Desde que, recentemente, a minha
memória me tem vindo a trair, tenho tomado nota de incidentes
curiosos, os quais, após a consulta dos apontamentos, são objecto
da minha redobrada admiração. Uma das minhas notas faz constar que
há uma inimizade entre dois irmãos que vivem clandestinamente na
igreja de São Martinho de Cedofeita. Ora, segundo o que anotei, eu
terei visto o mais alto e esganiçado a sair da igreja, perseguindo o
outro com uma faca de peixe. O perseguido, com um peixe no regaço,
fugia do seu perseguidor e levava-lhe a vantagem de ir de patins. E
há uma peripécia ainda mais pitoresca, no meu registo, onde pode
ler-se: «E foi então que o patinador largou o peixe e o esganiçado
escorregou nele e se estatelou no chão, pronunciando um vocábulo
grosseiro. No dia seguinte, de manhã, o patinador entrava na igreja
com os patins no regaço.
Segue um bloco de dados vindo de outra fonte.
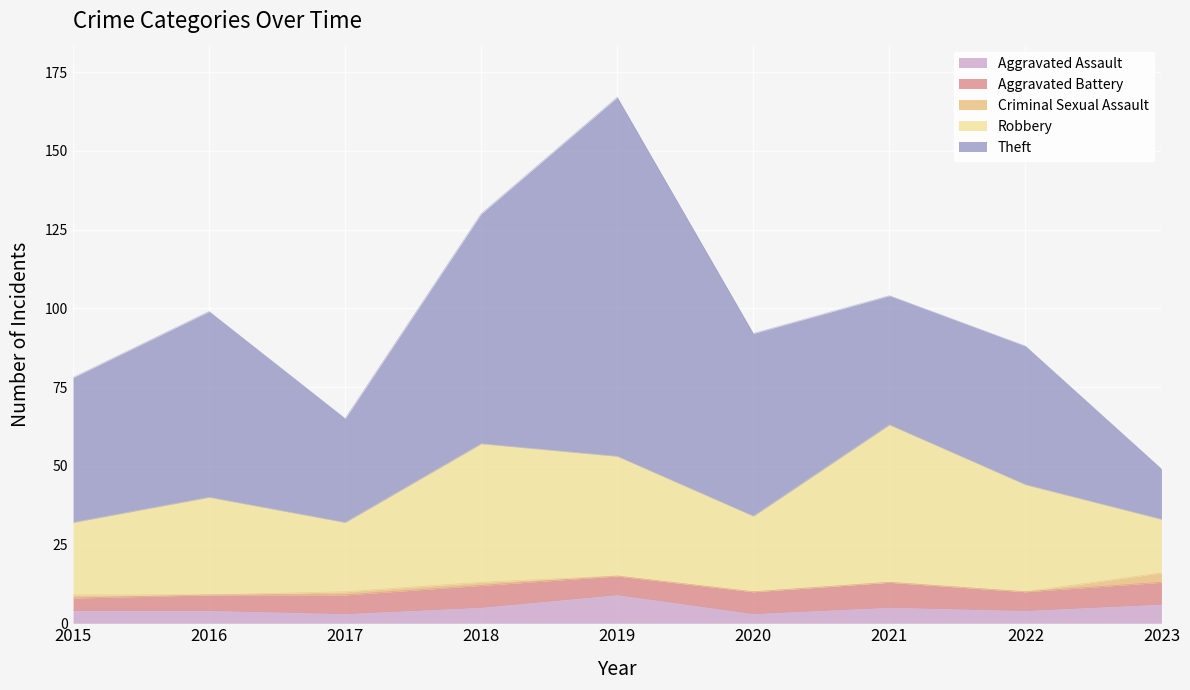

How many values in the Criminal Sexual Assault series exceed 0?

4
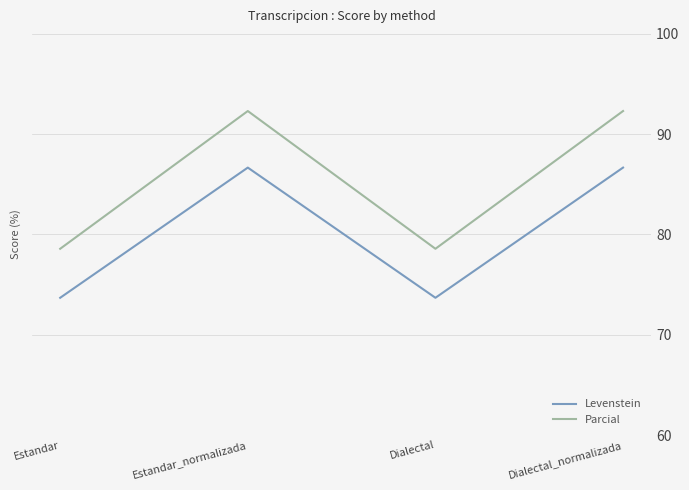

Read the Levenstein value at Estandar_normalizada.

86.7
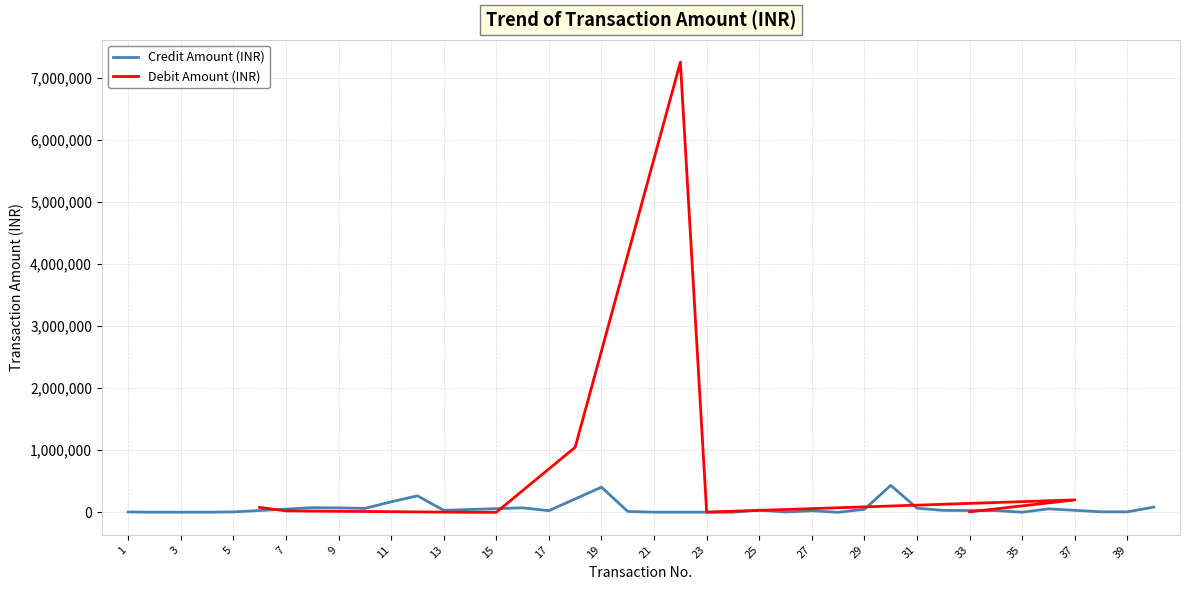

The chart shows a value of 67915.3 at 29. True or false?

False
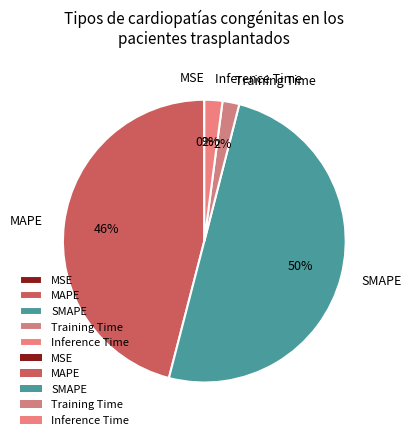

To the nearest percent, what portion does Inference Time represent?

2%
A conclusão lógica a retirar seria que o
esganiçado o seguia com peixes nos pés e comeria os patins do outro
com uma chave de fendas.» E o meu registo deste episódio pára aí.
Dá-se o caso de eu discordar desta conclusão e preferir a
observação empírica à padronização lógica dos eventos. Então
aproximei-me da igreja e vi o esganiçado a dançar, com barbatanas
de mergulho calçadas, em torno de uma fogueira onde assavam os
patins do patinador, que não andava por ali. Finalizei, então, o
meu registo com um elogio à metodologia de padronização lógica,
coroando-o com o seguinte raciocínio: os patins estão para os
peixes, como chaves as de fendas para as facas de peixe. Logo, se
multiplicarmos os patins pelas facas e dividirmos pelos peixes,
obteremos o valor de X: as chaves de fendas.